France honours novelist Lyudmila Ulitskaya with Legion D'Honneur decoration

27 November 2014

Outspoken Russian novelist Lyudmila Ulitskaya is to be awarded France’s Legion D’Honneur decoration in a ceremony at the French ambassador’s Moscow residence on Friday, TASS reported today. Ulitskaya, a vocal anti-Kremlin figure, will be formally named Officer of the Légion d’honneur, a title created by Napoleon Bonaparte at the start of the 19th century. The title is the highest decoration in France. Other recipients have included British writer J K Rowling and Vladimir Putin.

Known for her opposition to growing censorship in Russia and Moscow’s position on the conflict in eastern Ukraine, Ulitskaya has been dubbed a traitor by pro-Kremlin activists who have publicly denounced the writer for her political opinions.

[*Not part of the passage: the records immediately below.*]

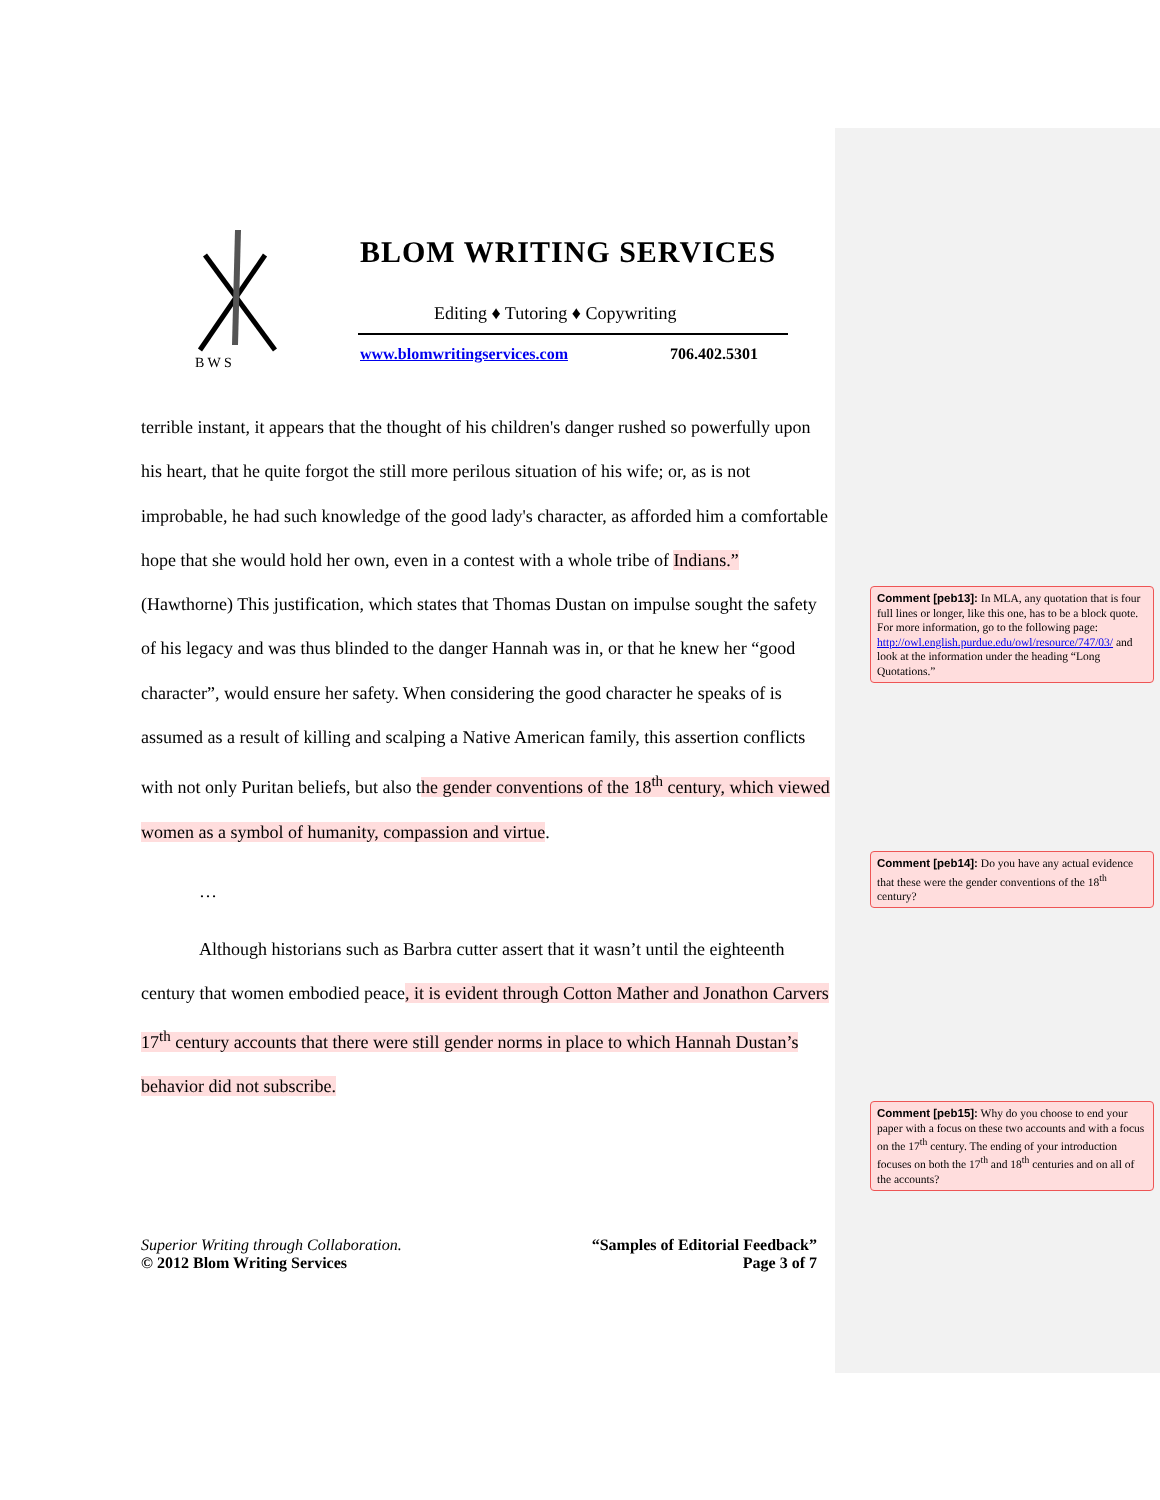B W S
BLOM WRITING SERVICES
Editing ♦ Tutoring ♦ Copywriting
www.blomwritingservices.com 706.402.5301
terrible instant, it appears that the thought of his children's danger rushed so powerfully upon his heart, that he quite forgot the still more perilous situation of his wife; or, as is not improbable, he had such knowledge of the good lady's character, as afforded him a comfortable hope that she would hold her own, even in a contest with a whole tribe of Indians.” (Hawthorne) This justification, which states that Thomas Dustan on impulse sought the safety of his legacy and was thus blinded to the danger Hannah was in, or that he knew her “good character”, would ensure her safety. When considering the good character he speaks of is assumed as a result of killing and scalping a Native American family, this assertion conflicts with not only Puritan beliefs, but also the gender conventions of the 18<sup>th</sup> century, which viewed women as a symbol of humanity, compassion and virtue.
…
Although historians such as Barbra cutter assert that it wasn’t until the eighteenth century that women embodied peace, it is evident through Cotton Mather and Jonathon Carvers 17<sup>th</sup> century accounts that there were still gender norms in place to which Hannah Dustan’s behavior did not subscribe.
Superior Writing through Collaboration.
© 2012 Blom Writing Services
“Samples of Editorial Feedback”
Page 3 of 7
Comment [peb13]: In MLA, any quotation that is four full lines or longer, like this one, has to be a block quote. For more information, go to the following page: http://owl.english.purdue.edu/owl/resource/747/03/ and look at the information under the heading “Long Quotations.”
Comment [peb14]: Do you have any actual evidence that these were the gender conventions of the 18<sup>th</sup> century?
Comment [peb15]: Why do you choose to end your paper with a focus on these two accounts and with a focus on the 17<sup>th</sup> century. The ending of your introduction focuses on both the 17<sup>th</sup> and 18<sup>th</sup> centuries and on all of the accounts?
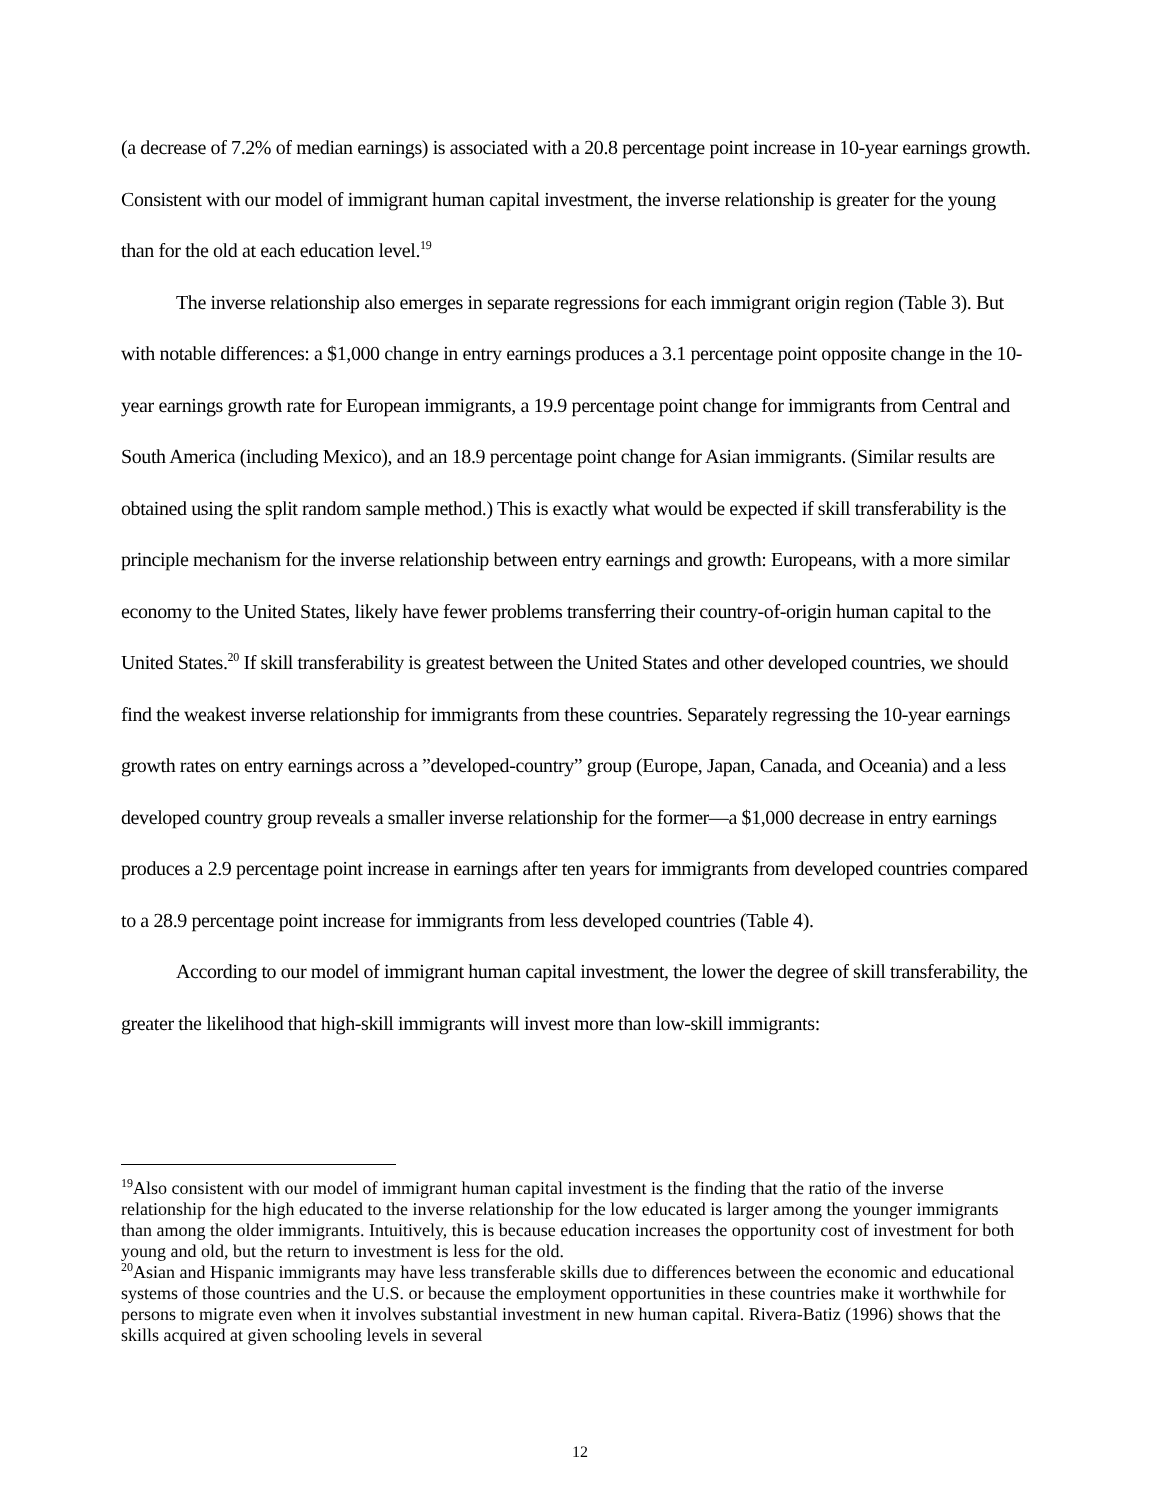(a decrease of 7.2% of median earnings) is associated with a 20.8 percentage point increase in 10-year earnings growth. Consistent with our model of immigrant human capital investment, the inverse relationship is greater for the young than for the old at each education level.<sup>19</sup>
The inverse relationship also emerges in separate regressions for each immigrant origin region (Table 3). But with notable differences: a $1,000 change in entry earnings produces a 3.1 percentage point opposite change in the 10-year earnings growth rate for European immigrants, a 19.9 percentage point change for immigrants from Central and South America (including Mexico), and an 18.9 percentage point change for Asian immigrants. (Similar results are obtained using the split random sample method.) This is exactly what would be expected if skill transferability is the principle mechanism for the inverse relationship between entry earnings and growth: Europeans, with a more similar economy to the United States, likely have fewer problems transferring their country-of-origin human capital to the United States.<sup>20</sup> If skill transferability is greatest between the United States and other developed countries, we should find the weakest inverse relationship for immigrants from these countries. Separately regressing the 10-year earnings growth rates on entry earnings across a ”developed-country” group (Europe, Japan, Canada, and Oceania) and a less developed country group reveals a smaller inverse relationship for the former—a $1,000 decrease in entry earnings produces a 2.9 percentage point increase in earnings after ten years for immigrants from developed countries compared to a 28.9 percentage point increase for immigrants from less developed countries (Table 4).
According to our model of immigrant human capital investment, the lower the degree of skill transferability, the greater the likelihood that high-skill immigrants will invest more than low-skill immigrants:
<sup>19</sup> Also consistent with our model of immigrant human capital investment is the finding that the ratio of the inverse relationship for the high educated to the inverse relationship for the low educated is larger among the younger immigrants than among the older immigrants. Intuitively, this is because education increases the opportunity cost of investment for both young and old, but the return to investment is less for the old.
<sup>20</sup> Asian and Hispanic immigrants may have less transferable skills due to differences between the economic and educational systems of those countries and the U.S. or because the employment opportunities in these countries make it worthwhile for persons to migrate even when it involves substantial investment in new human capital. Rivera-Batiz (1996) shows that the skills acquired at given schooling levels in several
12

In February, Ulitskaya wrote an impassioned article on The Guardian criticising “the authorities’ attempts to impose on us a cultural ideology that in many respects, mimics the style of Soviet-era propaganda”.

Ulitskaya, nominated four times for the Russian Booker Prize, holds the record for the most nominations for the award and became the first Russian to win the Austrian State Prize for European Literature for her contributions to literature to date, receiving €25,000 at an award ceremony in Salzburg this July.